Not so many years ago, fat was considered a rather uninteresting tissue. It was thought of as a storehouse for excess or reserve energy, and a sort of blanket against the cold. So whales and penguins had lots of it, and fat people tended to feel the cold less than skinny ones. They also lasted longer under conditions of starvation.
Then the story began to change. It was noticed that, whilst fat was mostly the usual white greasy stuff, some animals had a second sort, brownish in colour. This remained a curiosity until someone put a small rodent (they have quite a lot of brown fat) into a cold box and recorded its infrared signature. The patches of brown fat glowed! Brown fat acted as central heating, and was activated by exposure to cold. It was quickly determined that this was controlled by the autonomic nervous system, which deals with stressful events such as exposure to cold. But adult humans don’t have much brown fat (babies have some along their back and neck). It’s particularly useful for small animals with large surface area to body mass ratios that lose heat rapidly in cold environments. By comparison, white fat seemed rather boring.

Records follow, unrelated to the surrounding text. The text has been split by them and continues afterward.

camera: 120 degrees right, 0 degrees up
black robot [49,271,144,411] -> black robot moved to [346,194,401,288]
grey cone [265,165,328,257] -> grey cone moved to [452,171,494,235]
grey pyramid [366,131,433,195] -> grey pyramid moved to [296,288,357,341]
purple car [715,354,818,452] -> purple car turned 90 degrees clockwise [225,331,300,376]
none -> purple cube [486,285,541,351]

Under the microscope, white fat cells don’t look as if they do much other than store great globs of fat. So it was astonishing when it was discovered that white fat was a major endocrine organ. Nobody quite believed it when the hormone leptin (from the Greek for ‘thin’) was shown to be secreted by white fat and turned out to be a down-regulator of long-term food intake. The more white fat, the more leptin: so it seemed to play a role in controlling body weight according to the amount of fat an individual carries. Mutations in either it or its receptors resulted on massive obesity in mice. There are comparable reports in humans; rare mutations in leptin result in massive overeating and pathological obesity. Even lesser degrees of obesity, the kind that citizens of the USA and UK now see regularly on their streets (USA: 33%; UK: 26%), may be associated with partial insensitivity to leptin, though how this occurs is still uncertain.

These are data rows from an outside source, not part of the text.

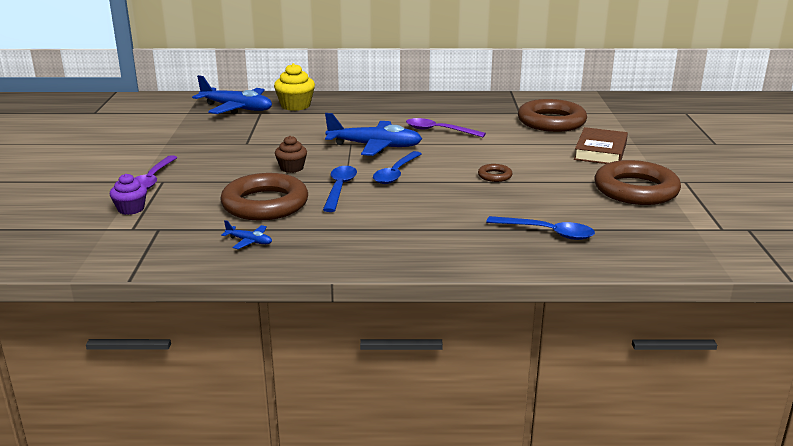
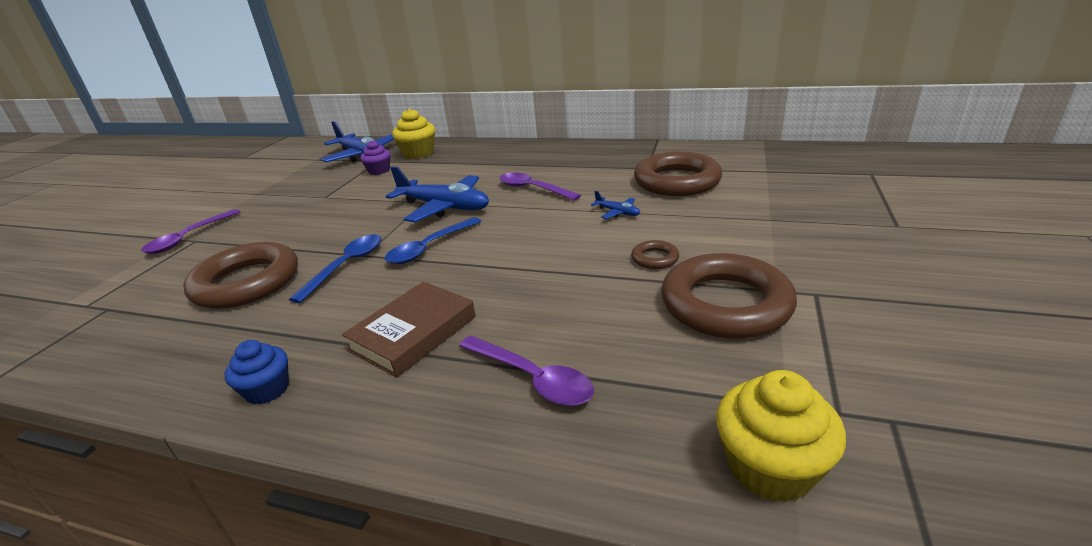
camera: 20 degrees right, 5 degrees up
purple cupcake [110,174,147,215] -> purple cupcake moved to [360,140,391,175]
blue plane [221,220,272,249] -> blue plane moved to [591,191,640,219]
brown cupcake [275,136,307,173] -> none
brown ring [478,164,513,182] -> brown ring moved to [631,240,679,269]
blue spoon [486,216,595,240] -> purple spoon [459,336,594,406]
brown book [574,127,628,164] -> brown book moved to [342,282,476,377]
none -> blue cupcake [225,340,289,405]
none -> yellow cupcake [716,370,846,503]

Interestingly, leptin may reduce the hormonal response to stress, and low levels have been associated with an increased risk of developing dementia. White fat is now known to produce several other hormones (adiponectin is one) as well as cytokines implicated in immune activity. It also, in women, increases the amount of estrogen, because white fat contains an enzyme that converts other steroids to estrogen. This is one reason why obesity is a risk factor for certain cancers (eg the breast). But there's an upside: increased estrogen in fatter women may protect them against loss of bone density (osteoporosis). Far from being a dull, rather inert tissue, white fat has become very interesting indeed! It's not just a biological larder that doubles as a duvet.

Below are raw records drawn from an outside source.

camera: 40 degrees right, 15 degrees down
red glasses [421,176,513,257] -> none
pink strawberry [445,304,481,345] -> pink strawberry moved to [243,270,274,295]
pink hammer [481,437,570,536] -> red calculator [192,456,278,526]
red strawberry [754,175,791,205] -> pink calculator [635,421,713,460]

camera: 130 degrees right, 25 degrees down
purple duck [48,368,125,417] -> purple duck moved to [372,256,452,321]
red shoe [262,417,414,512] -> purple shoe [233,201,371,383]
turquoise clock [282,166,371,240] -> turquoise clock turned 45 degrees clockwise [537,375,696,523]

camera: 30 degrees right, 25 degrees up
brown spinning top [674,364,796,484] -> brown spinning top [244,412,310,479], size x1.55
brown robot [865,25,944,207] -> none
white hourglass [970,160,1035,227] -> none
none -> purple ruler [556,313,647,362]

Much of the experimental work on learning, memory and reward is based on animals - usually rats - carrying out operant procedures for food. Psychology has contributed much to our understanding of why we eat, what we eat and why some people or animals may become obese. Sadly, attempts to use leptin or its analogues as weight-reducers have largely failed; and the hope that it might be important in eating disorders such as anorexia has not been fulfilled. Anorexia is not simply the result of either too much leptin, or over-sensitivity to its action, which was a hope at one time. The realisation that white fat is a very active tissue means that obesity is more than a weight problem, it's an endocrine disorder as well. This may explain, at least partly, why obesity is a risk factor for diabetes, cardiovascular disease, breast and liver cancer, asthma and age-related cognitive impairment - either alone, or as part of the 'metabolic syndrome'. It may also reduce immune function, and there are indications that maternal obesity may increase the risk of attention-hyperactivity disorder, autism spectrum disorders, anxiety, depression and eating disorders in offspring.
A mother's leptin may have other long-lasting consequences for her child. If a women lives in a situation where food is chronically scarce, then her offspring needs to prepare to be born and raised in this environment. It is likely to be tough. So signals from the mother, principally (but not exclusively) her leptin levels, cause the developing fetus to adapt its metabolism to future hardship. It becomes better able to resist periods of starvation etc. But there are downsides to this. If the environment should change (for example, become less demanding) then the growing child, and the later adult, is less able to deal with a greater abundance of food. This will result in an increased risk for number of disorders, including heart disease, obesity and diabetes. The child, it is thought, has developed a 'thrifty phenotype', an adaptation for a tough life, but somewhat mal-adaptive for a better one. This idea is still controversial, and there are arguments about whether this adaptation is for the child's or the mother's benefit. However, it does seem to be the case that humans, like all other animals, have developed defense mechanisms against too little food, a common situation in nature, but are much less able to deal with too much, a rare event in the lives of most animals. Incidentally, this may be one reason why it's so easy to put weight on, but much harder to lose it.
Most of the work on the hormones and other active substances produced by fat is being done by physiologists or medics. But fat is such an active tissue, producing so many compounds that can have an impact on behavior, that it's time psychology took a new, hard, look at fat. Being overweight may have implications that go wider than we currently suspect. Disturbance in hormone sensitivity may help explain why people become obese, but the subsequent changes in hormone secretion and function may also explain why obesity itself is a major metabolic disturbance, and why it is such a hazard to good health, long life and psychological well-being.